Il muro di Paul

 

Quell’inverno, nel 1994, Paul Merson erano solito guidare guardando i muri. Ma che cosa era successo? Eppure Paul è stato uno dei più grandi giocatori del dopo guerra del calcio britannico, almeno nella prima parte della sua carriera.

È di Londra e non fa in tempo a tirare i primi calci che è già all’Arsenal. A 18 anni debutta in prima squadra, gioca un po’ a centrocampo e un po’ in attacco, ma soprattutto gioca benissimo. L’Arsenal vince subito con lui, lui è un londinese amante dell’Arsenal che gioca nella squadra del cuore.

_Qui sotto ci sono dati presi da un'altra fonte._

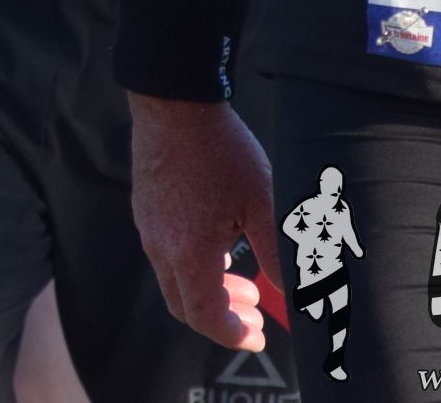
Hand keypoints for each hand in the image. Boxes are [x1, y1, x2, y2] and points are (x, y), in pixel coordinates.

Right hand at [129, 95, 278, 351]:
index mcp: (187, 252)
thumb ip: (279, 253)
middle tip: (256, 311)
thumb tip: (294, 290)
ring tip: (243, 279)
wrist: (174, 103)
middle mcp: (160, 246)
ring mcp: (148, 227)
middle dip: (222, 316)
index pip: (205, 317)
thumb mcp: (263, 203)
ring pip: (175, 279)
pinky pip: (166, 254)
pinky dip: (194, 265)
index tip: (257, 336)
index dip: (233, 335)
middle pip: (184, 305)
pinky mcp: (145, 210)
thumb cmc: (221, 150)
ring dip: (209, 289)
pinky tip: (220, 242)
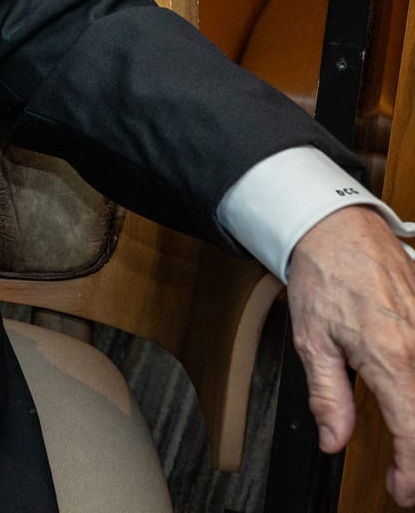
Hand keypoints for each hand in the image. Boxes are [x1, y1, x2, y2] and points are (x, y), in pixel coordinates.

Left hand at [287, 206, 414, 506]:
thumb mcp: (312, 341)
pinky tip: (409, 406)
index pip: (413, 432)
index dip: (412, 471)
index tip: (403, 490)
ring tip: (408, 447)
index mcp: (391, 358)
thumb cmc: (324, 278)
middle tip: (405, 475)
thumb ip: (327, 396)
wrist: (339, 230)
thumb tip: (333, 440)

Ma dietro quell’Arsenal, il grande Arsenal, c’è una squadra di alcolizzati, è una delle storie più incredibili dello sport mondiale.

Il capitano è Tony Adams, difensore insuperabile, sia in area di rigore, che sostanzialmente dietro il bancone del pub. La regola è tre: tre pinte di birra per volta, se vincono bevono, se perdono bevono, se pareggiano bevono, però dovete moltiplicare per cinque. La media di pinte di birra dopo una partita dell’Arsenal è quindici.

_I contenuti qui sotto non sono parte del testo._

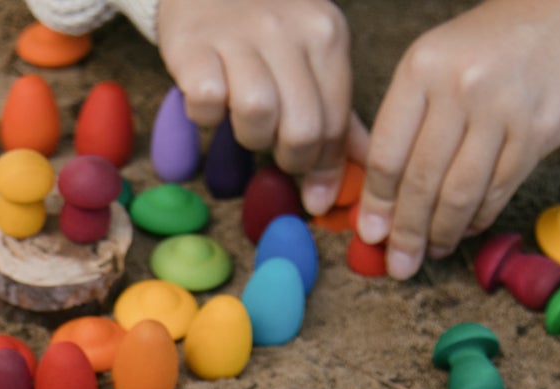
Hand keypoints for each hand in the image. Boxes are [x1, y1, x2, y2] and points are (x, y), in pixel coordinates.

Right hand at [156, 0, 355, 213]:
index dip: (326, 167)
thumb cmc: (263, 25)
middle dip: (292, 159)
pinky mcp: (193, 45)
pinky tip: (211, 104)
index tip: (316, 194)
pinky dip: (207, 116)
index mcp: (327, 34)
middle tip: (278, 155)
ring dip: (250, 137)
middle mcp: (289, 29)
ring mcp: (239, 35)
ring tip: (245, 126)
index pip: (336, 120)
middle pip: (302, 127)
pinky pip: (207, 101)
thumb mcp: (312, 53)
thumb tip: (366, 166)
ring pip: (257, 114)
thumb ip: (338, 109)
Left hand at [355, 0, 559, 278]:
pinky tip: (469, 227)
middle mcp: (459, 87)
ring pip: (460, 192)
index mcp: (423, 66)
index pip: (387, 152)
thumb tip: (387, 188)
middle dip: (406, 232)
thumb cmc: (505, 35)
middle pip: (421, 180)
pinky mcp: (541, 130)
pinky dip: (481, 215)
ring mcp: (502, 109)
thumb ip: (416, 114)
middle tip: (399, 265)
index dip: (377, 202)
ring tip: (432, 252)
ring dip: (443, 231)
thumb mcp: (445, 56)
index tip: (370, 233)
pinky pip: (500, 187)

L’Arsenal vola, ma i giocatori scendono sempre di più. La vita di Paul diventa stretta, è un giocatore in bilico, sulla linea laterale del campo vicinissimo a finire in panchina, e la sua famiglia gli ha già esibito il proprio cartellino rosso sbattendolo fuori dalla porta di casa.

E adesso torniamo a quell’inverno del 1994, Paul di muro ne sta cercando uno solido, il più solido possibile, una volta trovato si sarebbe lanciato contro a tutta velocità, uno schianto per fare a pezzi la sua vita, accartocciarla come le lamiere della sua auto e sparire.

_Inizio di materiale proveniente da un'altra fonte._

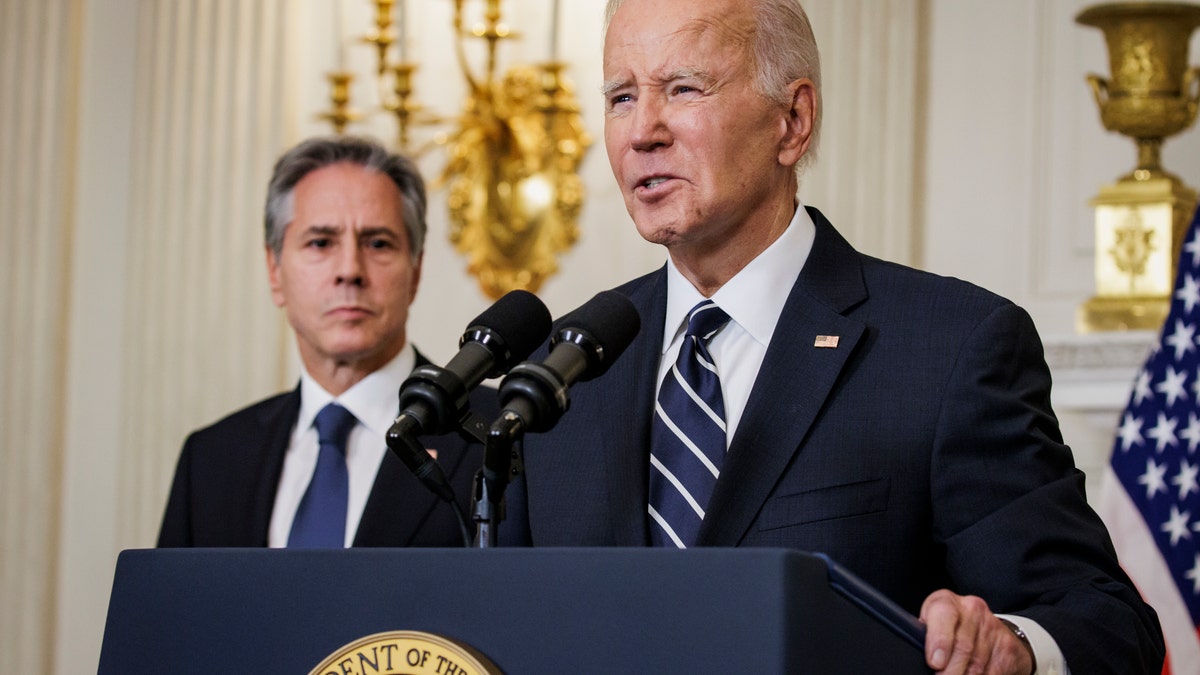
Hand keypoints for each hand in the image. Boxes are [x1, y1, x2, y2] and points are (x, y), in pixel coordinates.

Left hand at [919, 589, 1034, 673]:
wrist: (988, 627)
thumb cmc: (949, 627)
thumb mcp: (931, 623)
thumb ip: (924, 635)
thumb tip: (918, 656)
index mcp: (947, 601)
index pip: (944, 615)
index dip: (940, 640)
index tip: (935, 662)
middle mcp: (971, 610)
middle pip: (963, 646)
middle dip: (950, 670)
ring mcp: (992, 627)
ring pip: (977, 663)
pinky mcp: (1007, 646)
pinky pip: (993, 671)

La sua vita non gli apparteneva più. Il muro finalmente lo trova, 140 km/h, la macchina distrutta, ma per uno di quei casi della vita anziché schiantarsi, Paul Merson rimbalza. Rimbalza lontano, rimbalza emotivamente, rimbalza da tutti i punti di vista.

L’Arsenal lo riammette in squadra, la Football Association lo aiuta evitandogli ogni sanzione. L’inferno di droghe e alcol è una punizione sufficiente, lo cedono al Middlesbrough, Serie B, ma cosa importa, torna a giocare, e clamorosamente, due anni dopo Glenn Hoddle lo riconvoca per i Mondiali di Francia, corre l’anno 1998.

Non importa se oggi Paul Merson ha smesso di giocare, il messaggio è molto chiaro: nella vita si può rimbalzare, anche quando ci si ritrova negli inferi, fra droga e alcol.